-- SELECTED EXCERPT start --

For centuries, people living in what is now south-central Connecticut have heard strange noises emanating from underground.
Local Native Americans named the area Machimoodus, meaning “the place with bad noises” in Algonquian dialects, a fitting name given the disconcerting sound – like thunder, gunshot, or a crunch – that can ring out in the area without warning. The area’s name eventually became shortened to Moodus, and the noises are known as the Moodus noises. The noises were interpreted by local Indigenous people – the Wangunks, the Mohegans, and the Nehantics – as being caused by the god Hobomoko, who lived under Mount Tom.
When Puritans from Europe colonized the US, they too heard the unsettling noises – sometimes believing them to come from a displeased God.
An early written account of the noises came in 1638, shortly following an earthquake.
”It came with a noise like a continental thunder, or the rattling of coaches in London,” Governor John Winthrop of Connecticut wrote, as per the New York Times. ”It shook all the ships in the harbor and all the islands. The noise and shaking continued about four minutes. The earth was unquiet for 20 days after.”
An account from 1729 confirmed that the noises were still being heard regularly, as they have continued to throughout the centuries.

-- SELECTED EXCERPT end --

PROBLEM: In the text about the Moodus noises, condense the paragraph that begins "Local Native Americans named the area Machimoodus" into a short bulleted list that keeps its main facts.

-- PROVIDED INFORMATION start --

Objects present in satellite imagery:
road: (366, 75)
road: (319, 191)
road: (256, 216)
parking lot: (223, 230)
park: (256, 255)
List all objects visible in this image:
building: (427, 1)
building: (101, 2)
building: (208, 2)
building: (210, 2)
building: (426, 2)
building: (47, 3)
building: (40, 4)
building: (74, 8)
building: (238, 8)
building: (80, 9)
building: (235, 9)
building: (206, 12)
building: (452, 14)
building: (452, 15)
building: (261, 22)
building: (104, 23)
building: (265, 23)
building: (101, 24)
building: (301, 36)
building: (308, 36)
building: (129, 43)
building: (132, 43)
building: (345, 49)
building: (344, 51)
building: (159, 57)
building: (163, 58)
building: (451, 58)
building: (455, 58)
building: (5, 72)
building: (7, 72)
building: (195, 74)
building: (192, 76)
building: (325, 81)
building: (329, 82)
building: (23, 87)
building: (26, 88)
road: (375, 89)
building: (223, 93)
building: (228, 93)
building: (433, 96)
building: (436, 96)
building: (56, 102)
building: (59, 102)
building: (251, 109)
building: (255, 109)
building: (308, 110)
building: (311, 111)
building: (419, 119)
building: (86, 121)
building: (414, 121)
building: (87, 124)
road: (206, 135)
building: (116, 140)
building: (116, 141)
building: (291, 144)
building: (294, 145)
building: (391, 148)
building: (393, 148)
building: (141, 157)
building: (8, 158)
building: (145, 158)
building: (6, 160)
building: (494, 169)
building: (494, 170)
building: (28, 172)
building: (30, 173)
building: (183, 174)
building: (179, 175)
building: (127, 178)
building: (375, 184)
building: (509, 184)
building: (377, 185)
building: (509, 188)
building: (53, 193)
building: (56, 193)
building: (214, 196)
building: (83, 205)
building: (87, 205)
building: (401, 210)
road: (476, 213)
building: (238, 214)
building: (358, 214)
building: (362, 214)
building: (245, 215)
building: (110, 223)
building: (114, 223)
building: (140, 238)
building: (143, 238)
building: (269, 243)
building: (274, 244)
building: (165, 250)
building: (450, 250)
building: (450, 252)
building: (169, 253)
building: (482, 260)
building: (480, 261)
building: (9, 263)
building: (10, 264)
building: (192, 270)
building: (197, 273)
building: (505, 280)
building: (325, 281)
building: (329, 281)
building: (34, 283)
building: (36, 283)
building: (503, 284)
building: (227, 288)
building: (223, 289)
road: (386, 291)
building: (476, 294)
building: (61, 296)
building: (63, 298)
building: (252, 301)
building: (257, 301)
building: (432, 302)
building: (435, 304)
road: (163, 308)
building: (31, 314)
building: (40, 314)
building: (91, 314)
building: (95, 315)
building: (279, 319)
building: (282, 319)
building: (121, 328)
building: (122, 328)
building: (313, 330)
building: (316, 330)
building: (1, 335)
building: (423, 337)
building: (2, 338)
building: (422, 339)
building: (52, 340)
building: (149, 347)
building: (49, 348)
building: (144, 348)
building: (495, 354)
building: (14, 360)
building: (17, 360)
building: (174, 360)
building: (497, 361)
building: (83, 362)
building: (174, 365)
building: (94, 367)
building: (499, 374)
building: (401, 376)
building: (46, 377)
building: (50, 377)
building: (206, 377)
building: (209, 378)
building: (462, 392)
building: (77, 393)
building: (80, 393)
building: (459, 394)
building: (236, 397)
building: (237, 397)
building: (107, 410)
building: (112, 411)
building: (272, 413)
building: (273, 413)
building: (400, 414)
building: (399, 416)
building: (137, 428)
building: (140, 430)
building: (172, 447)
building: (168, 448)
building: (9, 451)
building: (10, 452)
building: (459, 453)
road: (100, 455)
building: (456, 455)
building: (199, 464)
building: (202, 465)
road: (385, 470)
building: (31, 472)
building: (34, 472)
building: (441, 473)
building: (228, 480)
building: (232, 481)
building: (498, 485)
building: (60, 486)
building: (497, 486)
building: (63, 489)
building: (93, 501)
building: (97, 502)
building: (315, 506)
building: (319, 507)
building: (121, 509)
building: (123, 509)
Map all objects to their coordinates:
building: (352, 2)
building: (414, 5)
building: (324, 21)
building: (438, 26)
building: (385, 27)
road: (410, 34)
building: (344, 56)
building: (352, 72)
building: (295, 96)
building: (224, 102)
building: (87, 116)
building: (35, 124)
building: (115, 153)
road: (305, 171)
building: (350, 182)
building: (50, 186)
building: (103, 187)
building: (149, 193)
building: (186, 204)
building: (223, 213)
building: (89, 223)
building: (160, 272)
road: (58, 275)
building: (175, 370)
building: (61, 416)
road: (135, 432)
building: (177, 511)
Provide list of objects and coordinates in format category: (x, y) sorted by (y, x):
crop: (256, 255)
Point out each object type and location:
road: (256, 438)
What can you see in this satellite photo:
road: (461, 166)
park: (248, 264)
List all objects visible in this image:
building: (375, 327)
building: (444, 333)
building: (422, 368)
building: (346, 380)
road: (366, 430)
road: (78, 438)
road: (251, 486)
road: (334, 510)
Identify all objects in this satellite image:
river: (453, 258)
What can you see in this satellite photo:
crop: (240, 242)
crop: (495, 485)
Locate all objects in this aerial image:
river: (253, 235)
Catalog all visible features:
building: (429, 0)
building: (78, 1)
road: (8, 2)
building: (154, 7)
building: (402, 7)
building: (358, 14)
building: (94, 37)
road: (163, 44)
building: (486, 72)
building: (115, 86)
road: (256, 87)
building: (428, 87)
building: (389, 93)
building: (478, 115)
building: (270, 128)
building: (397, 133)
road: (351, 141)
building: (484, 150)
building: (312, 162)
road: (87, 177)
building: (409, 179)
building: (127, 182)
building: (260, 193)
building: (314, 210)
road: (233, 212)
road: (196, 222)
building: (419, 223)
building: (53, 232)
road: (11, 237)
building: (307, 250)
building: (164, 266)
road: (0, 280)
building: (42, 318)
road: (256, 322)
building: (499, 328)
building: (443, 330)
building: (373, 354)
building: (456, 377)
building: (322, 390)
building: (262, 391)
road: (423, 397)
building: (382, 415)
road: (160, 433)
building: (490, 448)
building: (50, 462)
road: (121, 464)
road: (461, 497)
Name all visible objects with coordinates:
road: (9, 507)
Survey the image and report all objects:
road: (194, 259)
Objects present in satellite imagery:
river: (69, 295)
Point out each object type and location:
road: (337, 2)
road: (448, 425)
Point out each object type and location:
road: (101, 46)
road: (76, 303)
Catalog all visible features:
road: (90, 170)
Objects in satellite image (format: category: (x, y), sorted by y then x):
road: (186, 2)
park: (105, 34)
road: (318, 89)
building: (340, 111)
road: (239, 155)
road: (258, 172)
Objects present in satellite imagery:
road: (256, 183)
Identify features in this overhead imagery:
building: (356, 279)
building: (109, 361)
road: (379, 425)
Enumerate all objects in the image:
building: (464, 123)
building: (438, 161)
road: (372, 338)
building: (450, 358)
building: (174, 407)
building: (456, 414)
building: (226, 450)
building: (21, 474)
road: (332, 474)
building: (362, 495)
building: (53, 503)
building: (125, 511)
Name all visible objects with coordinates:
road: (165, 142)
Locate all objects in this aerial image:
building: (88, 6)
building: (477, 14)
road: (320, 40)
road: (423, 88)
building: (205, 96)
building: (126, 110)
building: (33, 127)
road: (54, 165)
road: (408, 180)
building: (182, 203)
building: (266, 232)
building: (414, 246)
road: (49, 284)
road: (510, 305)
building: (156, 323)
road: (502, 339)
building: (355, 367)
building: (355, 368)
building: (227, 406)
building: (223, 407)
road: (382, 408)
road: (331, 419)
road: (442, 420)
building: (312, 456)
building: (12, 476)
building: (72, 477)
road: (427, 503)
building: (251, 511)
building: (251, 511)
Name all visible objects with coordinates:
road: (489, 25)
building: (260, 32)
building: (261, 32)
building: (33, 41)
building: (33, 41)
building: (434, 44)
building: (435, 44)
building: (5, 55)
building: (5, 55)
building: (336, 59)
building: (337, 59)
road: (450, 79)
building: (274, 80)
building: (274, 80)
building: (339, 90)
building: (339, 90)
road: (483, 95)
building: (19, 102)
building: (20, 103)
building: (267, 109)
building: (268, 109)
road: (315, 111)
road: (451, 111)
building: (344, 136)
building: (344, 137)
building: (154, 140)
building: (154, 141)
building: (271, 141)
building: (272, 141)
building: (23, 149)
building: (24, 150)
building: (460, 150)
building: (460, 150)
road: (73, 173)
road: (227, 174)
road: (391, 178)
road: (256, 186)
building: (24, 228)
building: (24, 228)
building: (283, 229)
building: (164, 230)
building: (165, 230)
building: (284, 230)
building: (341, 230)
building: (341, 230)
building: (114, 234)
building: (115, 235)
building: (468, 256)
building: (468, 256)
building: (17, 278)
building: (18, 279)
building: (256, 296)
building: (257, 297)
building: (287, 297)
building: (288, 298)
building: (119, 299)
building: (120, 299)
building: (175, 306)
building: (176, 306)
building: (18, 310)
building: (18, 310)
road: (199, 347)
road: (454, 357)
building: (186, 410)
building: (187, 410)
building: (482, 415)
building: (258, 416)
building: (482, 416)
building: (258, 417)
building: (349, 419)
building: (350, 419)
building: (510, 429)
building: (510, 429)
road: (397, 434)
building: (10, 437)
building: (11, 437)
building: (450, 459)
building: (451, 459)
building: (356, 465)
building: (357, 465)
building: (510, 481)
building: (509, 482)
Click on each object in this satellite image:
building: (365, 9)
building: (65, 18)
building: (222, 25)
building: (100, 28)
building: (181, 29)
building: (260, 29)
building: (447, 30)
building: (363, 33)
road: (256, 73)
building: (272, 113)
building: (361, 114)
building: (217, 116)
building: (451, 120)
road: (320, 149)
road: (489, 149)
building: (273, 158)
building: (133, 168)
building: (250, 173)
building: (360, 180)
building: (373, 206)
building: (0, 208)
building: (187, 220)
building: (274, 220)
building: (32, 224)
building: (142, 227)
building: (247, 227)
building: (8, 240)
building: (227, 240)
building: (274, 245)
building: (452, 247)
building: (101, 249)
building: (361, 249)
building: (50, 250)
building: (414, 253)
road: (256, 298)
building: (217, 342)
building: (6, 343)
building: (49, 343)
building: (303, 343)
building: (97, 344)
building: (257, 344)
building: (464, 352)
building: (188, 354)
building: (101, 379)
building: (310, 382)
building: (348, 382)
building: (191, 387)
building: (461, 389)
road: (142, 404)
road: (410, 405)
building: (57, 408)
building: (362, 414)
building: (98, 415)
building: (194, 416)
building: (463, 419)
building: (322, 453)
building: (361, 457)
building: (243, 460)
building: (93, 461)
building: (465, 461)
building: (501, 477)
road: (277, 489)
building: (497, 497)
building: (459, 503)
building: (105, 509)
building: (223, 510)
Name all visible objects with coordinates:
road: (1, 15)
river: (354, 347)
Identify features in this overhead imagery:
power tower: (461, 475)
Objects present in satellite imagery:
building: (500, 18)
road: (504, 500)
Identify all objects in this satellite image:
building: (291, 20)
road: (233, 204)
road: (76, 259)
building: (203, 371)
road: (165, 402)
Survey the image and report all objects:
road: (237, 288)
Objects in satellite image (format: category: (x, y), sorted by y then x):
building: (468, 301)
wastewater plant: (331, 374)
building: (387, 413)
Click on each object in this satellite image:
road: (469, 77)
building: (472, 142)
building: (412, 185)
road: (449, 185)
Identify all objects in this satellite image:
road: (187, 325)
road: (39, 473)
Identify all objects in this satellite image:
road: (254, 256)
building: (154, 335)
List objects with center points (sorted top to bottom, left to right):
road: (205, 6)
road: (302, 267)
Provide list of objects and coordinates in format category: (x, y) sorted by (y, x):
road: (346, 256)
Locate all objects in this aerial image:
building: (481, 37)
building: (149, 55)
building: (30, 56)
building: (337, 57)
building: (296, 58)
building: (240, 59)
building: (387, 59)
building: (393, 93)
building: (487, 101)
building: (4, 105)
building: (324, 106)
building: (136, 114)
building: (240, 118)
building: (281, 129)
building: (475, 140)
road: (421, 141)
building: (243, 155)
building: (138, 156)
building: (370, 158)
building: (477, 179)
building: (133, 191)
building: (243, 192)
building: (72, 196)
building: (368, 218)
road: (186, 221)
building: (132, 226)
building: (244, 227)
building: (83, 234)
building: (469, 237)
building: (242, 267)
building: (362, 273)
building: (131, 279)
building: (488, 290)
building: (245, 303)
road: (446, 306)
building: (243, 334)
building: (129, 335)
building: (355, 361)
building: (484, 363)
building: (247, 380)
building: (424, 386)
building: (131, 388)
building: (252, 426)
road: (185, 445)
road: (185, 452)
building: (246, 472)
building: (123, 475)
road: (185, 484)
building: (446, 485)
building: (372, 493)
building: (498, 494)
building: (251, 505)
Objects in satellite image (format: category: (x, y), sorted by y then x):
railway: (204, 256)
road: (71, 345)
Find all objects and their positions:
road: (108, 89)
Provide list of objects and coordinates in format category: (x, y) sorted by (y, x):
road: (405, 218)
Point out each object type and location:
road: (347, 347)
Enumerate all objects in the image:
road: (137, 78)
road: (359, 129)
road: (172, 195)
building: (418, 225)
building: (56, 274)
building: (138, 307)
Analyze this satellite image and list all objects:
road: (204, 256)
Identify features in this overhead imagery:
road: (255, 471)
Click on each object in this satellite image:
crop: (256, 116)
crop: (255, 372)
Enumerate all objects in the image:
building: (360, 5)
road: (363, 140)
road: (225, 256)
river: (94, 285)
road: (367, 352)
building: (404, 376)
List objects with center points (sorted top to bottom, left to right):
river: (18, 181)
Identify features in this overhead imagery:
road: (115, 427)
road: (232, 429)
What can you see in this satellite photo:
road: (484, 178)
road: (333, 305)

-- PROVIDED INFORMATION end --

FINAL ANSWER:
- Local Native Americans called the area Machimoodus, "the place with bad noises" in Algonquian dialects.
- The sudden sounds resemble thunder, gunshot, or a crunch.
- The name was later shortened to Moodus, and the sounds became known as the Moodus noises.
- The Wangunks, Mohegans, and Nehantics attributed them to the god Hobomoko, who lived under Mount Tom.